Attention aux coeurs sensibles. ( et aux spoils )
12 years a slave, avant tout, est issu d'une histoire vraie, celle d'esclaves affranchis, libres, kidnappés à cause de leurs couleurs de peau, condamné à revenir sous le joug d'exploitant de coton, de cannes. Il est toujours dommage de regarder un film sans lire le livre duquel il est issu, du coup, je ne sais pas ce que vaut l'adaptation. ( amis senscritiqueurs, n'hésitez pas à m'éclairer ).
Premier film de Steve Mcqueen pour ma part, et maintenant je sais que ce n'est pas le dernier. D'abord, le casting. Fassbender, Pitt, Cumberbatch, Sarah Paulson, Paul Dano ( toujours très bon en psychopathe / dérangé ), pour les plus connus, ça donne déjà envie. Pour les inconnus au bataillon, Chiwetel Ejiofor, acteur principal, une vraie gueule, une présence de fou, et la belle Lupita Nyong'o, qui n'a pourtant pas beaucoup de film aux compteurs, mais qui mérite largement ses multiples prix d'interprétation.

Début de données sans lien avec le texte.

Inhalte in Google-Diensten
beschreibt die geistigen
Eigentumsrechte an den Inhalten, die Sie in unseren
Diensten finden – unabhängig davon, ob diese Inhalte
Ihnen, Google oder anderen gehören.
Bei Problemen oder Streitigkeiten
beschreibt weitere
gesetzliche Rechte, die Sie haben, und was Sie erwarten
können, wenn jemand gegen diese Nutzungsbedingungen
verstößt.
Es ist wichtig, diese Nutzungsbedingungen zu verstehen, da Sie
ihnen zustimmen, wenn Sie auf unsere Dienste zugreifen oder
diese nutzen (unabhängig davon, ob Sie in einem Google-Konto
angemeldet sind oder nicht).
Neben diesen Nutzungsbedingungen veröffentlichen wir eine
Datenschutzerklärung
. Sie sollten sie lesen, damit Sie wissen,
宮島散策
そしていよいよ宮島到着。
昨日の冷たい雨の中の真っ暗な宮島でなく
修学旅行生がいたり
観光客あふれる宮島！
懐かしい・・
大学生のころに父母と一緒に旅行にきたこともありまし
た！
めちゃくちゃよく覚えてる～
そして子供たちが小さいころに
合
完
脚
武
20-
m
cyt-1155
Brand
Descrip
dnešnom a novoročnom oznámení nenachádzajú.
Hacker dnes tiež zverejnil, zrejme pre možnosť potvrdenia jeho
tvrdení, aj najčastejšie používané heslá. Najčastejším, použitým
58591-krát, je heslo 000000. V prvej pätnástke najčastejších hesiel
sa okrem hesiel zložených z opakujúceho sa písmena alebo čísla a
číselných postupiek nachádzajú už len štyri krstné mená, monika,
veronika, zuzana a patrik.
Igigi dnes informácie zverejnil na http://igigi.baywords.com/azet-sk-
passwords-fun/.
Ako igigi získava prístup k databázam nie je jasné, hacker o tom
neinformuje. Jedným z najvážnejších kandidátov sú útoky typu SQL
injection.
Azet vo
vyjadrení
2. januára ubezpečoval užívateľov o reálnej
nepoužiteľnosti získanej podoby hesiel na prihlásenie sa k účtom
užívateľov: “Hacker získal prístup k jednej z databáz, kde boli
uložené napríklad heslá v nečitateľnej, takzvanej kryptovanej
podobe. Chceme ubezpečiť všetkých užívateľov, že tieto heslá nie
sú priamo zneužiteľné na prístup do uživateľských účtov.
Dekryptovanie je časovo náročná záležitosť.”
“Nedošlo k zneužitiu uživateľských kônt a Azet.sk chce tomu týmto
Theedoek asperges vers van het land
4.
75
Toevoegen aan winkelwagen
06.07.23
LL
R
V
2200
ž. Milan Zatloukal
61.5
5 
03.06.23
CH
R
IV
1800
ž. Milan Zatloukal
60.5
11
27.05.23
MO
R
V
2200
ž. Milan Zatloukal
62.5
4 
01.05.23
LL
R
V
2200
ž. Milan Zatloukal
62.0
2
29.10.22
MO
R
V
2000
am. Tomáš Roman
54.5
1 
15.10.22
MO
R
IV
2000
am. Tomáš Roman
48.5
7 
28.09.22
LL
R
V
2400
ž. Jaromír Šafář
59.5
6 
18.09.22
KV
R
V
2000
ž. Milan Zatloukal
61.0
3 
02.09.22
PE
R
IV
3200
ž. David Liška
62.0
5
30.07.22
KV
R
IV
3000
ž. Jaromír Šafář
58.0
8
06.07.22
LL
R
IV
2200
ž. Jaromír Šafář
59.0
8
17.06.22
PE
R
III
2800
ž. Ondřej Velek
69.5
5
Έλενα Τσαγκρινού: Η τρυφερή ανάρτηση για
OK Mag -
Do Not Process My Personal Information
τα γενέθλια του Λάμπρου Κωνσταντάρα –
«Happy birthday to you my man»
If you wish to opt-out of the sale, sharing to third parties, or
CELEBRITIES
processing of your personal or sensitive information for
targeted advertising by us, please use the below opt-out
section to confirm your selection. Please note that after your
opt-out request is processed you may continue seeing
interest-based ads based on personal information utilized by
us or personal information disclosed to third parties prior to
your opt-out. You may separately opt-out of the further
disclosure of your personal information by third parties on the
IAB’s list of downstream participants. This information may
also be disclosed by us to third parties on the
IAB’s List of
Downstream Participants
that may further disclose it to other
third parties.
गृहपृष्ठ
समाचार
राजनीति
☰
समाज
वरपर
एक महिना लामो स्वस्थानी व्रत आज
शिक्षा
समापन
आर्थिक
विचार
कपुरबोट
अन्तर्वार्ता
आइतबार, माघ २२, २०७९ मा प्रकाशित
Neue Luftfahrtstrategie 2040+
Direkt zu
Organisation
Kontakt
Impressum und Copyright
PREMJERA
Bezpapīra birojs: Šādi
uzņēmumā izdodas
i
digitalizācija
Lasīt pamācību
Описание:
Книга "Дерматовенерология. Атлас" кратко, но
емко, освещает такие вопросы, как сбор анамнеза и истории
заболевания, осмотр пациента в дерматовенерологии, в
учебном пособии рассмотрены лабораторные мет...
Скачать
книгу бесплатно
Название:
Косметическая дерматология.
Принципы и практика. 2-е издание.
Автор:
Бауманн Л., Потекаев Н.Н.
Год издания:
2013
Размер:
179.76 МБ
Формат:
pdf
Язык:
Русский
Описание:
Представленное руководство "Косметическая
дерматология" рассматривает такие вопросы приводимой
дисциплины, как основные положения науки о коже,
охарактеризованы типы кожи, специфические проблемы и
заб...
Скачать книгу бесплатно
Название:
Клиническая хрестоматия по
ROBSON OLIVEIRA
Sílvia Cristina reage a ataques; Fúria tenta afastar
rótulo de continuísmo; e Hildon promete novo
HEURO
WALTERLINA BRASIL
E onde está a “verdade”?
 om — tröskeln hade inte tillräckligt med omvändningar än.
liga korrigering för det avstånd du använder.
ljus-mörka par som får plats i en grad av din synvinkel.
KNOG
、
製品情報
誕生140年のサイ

C'est déjà un des gros point fort du film : la direction d'acteur. Le silence est parfois plus parlant que les mots, les regards plus que les gestes et les dires, silence et immobilité étant de mise de toute manière pour les esclaves de l'époque, vu comme de la marchandise. ( les enchevêtrements de corps, le déni de leur humanité ... une shoah avant l'heure ). La justesse de tout les acteurs force vraiment le respect, je n'imagine pas l'ambiance sur le tournage, ça devait être atroce. ( Gros moins pour Brad Pitt, totalement inutile, qui a le rôle le plus cliché du film, alors qu'il est important et aurait mérité d'être étoffé )
Ce silence est accompagné évidemment par le montage. Des plans très longs qui donnent toutes leurs forces au film : la pendaison de Solomon, et la fausse indifférence des esclaves, qui ne peuvent l'aider sous peine d'être battu. L'enterrement, ou Solomon, d'abord dégouté de chanter, chuchote, chante, avant de crier sa rage. Tout ces passages d'état d'esprit du personnage sont dans un seul et unique plan, on voit toute la progression de l'esclave d'abord abattu, puis qui se laisse gagner par les chants, avant de crier de rage.
La notion du temps, du coup, est très difficile à saisir également, c'est également un des plus gros points fort du film. On oublie, en même temps que Solomon, que le temps passe, on ne saisit plus ce qui nous rend humain, le contrôle du temps. Le montage non linéaire du film permet également cette confusion, et de se rappeler que ce film est avant tout le souvenir d'un homme, qui a réellement existé.
Les plans figuratifs de la nature semblent être les seuls moments où le spectateur n'est pas pris à parti, le seul moment ou le spectateur se sent libre, et pourtant ... Comment pensez que ces branches, qui pendent de manière sinistre, ne rappelle pas les " strange fruits ", ces corps d'esclaves pendus par dizaines ? Les longues feuilles, les lanières des fouets, et leur trace qu'ils laissent dans la peau, la peau qu'on peut arracher par lambeaux entier tellement elle est meurtrie.
Steve Mcqueen ne nous donne aucun échappatoire, au même titre que les esclaves que l'on voit tenter de vivre, qu'on voit disparaitre mystérieusement... Ce film prend toute sa force dans cette pression que le réalisateur nous impose, en tentant de ne jamais sombrer dans une morale trop simple, trop punitive et il me semble, jamais dans le cliché. ( Cumberbatch est notamment un personnage très ambivalent du film ). Le message est sans appel : l'Homme aura a payé ses actes, et il en répondra plus tard.
Après, ce film méritait-il ces multiples nominations ? Oui, totalement. Ne serait-ce que que pour les acteurs, Lupita Nyong'o et Chiwetel Ejiofor en tête, Paul Dano que j'adore, et FassBender, toujours très bon dans des rôles de sociopathe.
Bref, petite perle sans être un chef d'oeuvre.